Berdasarkan laporan keuangan perseroan, pendapatan DSNG naik 3,4% secara tahunan (year-on-year/yoy) menjadi Rp 6,29 triliun. Sementara itu, EBITDA perseroan relatif stabil di kisaran Rp 2 triliun. Segmen kelapa sawit tetap menjadi kontributor utama, menyumbang sekitar 90% terhadap total pendapatan dan laba perusahaan.

Direktur Utama DSNG, Andrianto Oetomo, menyatakan bahwa perseroan terus berfokus pada peningkatan produktivitas, efisiensi operasional, serta pengelolaan keuangan yang disiplin. Hal ini dilakukan untuk menjaga kinerja di tengah berbagai tantangan industri.

“Di tengah dinamika industri, kami tetap berfokus pada peningkatan produktivitas, penerapan praktik agronomi yang baik, efisiensi operasional, serta keberlanjutan program replanting untuk menjaga daya saing dan keberlanjutan usaha,” ujar Andrianto dalam keterangan tertulisnya.

Peningkatan laba bersih ini secara spesifik didukung oleh kenaikan volume penjualan minyak sawit mentah (crude palm oil/CPO) dan inti sawit (palm kernel/PK). Selain itu, harga jual rata-rata (average selling price/ASP) CPO juga mengalami kenaikan sebesar 2,5%, PK naik 13%, dan minyak inti sawit (palm kernel oil/PKO) naik 9,4%. Perseroan juga berhasil menekan beban keuangan menjadi Rp 169,5 miliar, turun dari Rp 231,8 miliar pada periode yang sama tahun lalu.

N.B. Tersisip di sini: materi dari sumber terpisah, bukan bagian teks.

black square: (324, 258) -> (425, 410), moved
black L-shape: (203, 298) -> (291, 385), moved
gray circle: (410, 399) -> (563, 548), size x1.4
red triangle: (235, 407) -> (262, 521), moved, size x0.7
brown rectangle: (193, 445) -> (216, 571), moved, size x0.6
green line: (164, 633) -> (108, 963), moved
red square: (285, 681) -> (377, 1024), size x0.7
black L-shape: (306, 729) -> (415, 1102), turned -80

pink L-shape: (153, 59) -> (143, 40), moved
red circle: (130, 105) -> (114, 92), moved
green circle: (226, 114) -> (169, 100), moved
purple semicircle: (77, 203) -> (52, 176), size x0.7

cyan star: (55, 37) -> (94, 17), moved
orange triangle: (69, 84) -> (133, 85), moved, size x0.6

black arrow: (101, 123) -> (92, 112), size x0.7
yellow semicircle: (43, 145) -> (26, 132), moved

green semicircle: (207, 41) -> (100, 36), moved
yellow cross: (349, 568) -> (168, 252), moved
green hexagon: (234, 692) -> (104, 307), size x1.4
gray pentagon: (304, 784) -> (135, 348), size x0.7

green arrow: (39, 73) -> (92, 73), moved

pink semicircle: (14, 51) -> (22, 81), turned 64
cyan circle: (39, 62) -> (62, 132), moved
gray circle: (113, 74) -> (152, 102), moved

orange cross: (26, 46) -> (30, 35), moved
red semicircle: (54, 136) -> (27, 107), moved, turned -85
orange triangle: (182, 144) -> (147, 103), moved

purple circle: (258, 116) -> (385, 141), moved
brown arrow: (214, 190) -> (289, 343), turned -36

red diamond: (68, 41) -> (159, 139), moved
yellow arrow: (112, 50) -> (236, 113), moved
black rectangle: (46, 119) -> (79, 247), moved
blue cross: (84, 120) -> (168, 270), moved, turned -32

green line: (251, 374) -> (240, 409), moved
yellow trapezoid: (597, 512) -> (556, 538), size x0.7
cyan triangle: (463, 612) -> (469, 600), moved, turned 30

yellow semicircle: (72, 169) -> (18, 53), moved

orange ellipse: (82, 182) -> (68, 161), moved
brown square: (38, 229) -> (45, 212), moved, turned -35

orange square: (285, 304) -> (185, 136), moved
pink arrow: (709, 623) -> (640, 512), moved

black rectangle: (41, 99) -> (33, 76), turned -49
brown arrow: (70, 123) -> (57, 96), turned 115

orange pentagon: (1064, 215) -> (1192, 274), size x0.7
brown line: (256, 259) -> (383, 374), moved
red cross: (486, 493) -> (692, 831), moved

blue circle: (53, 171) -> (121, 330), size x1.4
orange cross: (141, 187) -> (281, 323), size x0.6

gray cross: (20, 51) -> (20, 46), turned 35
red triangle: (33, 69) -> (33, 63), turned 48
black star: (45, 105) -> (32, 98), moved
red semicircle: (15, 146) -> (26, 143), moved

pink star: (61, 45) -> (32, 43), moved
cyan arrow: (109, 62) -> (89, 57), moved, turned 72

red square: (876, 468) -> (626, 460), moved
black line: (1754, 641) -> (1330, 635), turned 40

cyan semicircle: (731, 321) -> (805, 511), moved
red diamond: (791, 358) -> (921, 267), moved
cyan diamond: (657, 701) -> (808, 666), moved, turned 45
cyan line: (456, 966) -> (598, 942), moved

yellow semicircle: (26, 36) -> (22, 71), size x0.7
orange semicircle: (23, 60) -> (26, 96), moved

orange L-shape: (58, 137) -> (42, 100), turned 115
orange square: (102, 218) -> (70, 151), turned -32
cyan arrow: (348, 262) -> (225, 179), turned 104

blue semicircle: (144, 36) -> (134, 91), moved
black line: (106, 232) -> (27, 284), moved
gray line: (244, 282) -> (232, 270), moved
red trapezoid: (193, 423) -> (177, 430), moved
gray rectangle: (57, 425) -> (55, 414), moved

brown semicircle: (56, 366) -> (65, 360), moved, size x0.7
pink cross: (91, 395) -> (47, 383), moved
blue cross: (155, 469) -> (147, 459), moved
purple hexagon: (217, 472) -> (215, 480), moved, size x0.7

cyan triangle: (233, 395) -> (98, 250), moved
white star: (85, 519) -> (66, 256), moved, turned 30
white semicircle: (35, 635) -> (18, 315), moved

Dari sisi operasional, DSNG mengolah sekitar 1,3 juta ton tandan buah segar (TBS), yang mengalami penurunan 4,5% year-on-year. Produksi CPO mencapai 299,3 ribu ton, sedangkan produksi PK dan PKO masing-masing sebesar 56,6 ribu ton dan 18,4 ribu ton.

Meskipun produksi mengalami penurunan, efisiensi operasional tercatat meningkat. Oil Extraction Rate (OER) naik menjadi 23,51% dari sebelumnya 23,33%. Sementara itu, kadar Free Fatty Acid (FFA) turun menjadi 2,98% dari 3,05%, yang menunjukkan kualitas CPO tetap terjaga.

Pada segmen produk kayu, permintaan yang lemah dari pasar Eropa dan Amerika Utara masih memberikan tekanan pada penjualan. Volume penjualan panel turun 6% menjadi 58,6 ribu meter kubik, sedangkan penjualan engineered flooring mengalami penurunan drastis sebesar 64% menjadi 116,2 ribu meter persegi.

Sebaliknya, segmen energi terbarukan menunjukkan pertumbuhan yang kuat. Penjualan palm kernel shells (PKS) meningkat 29% menjadi 31.450 ton. Penjualan wood pellets melonjak 103% menjadi 21.640 ton, didukung oleh beroperasinya fasilitas pabrik wood pellet secara penuh.

Hingga akhir Juni 2026, total aset DSNG tercatat sebesar Rp 17,81 triliun dengan ekuitas yang meningkat menjadi Rp 12,13 triliun. Total liabilitas tercatat turun menjadi Rp 5,68 triliun, mencerminkan struktur permodalan perusahaan yang tetap sehat.

Manajemen DSNG menegaskan akan terus memprioritaskan peningkatan produktivitas, efisiensi operasional, serta pengelolaan keuangan yang prudent untuk menjaga pertumbuhan usaha secara berkelanjutan.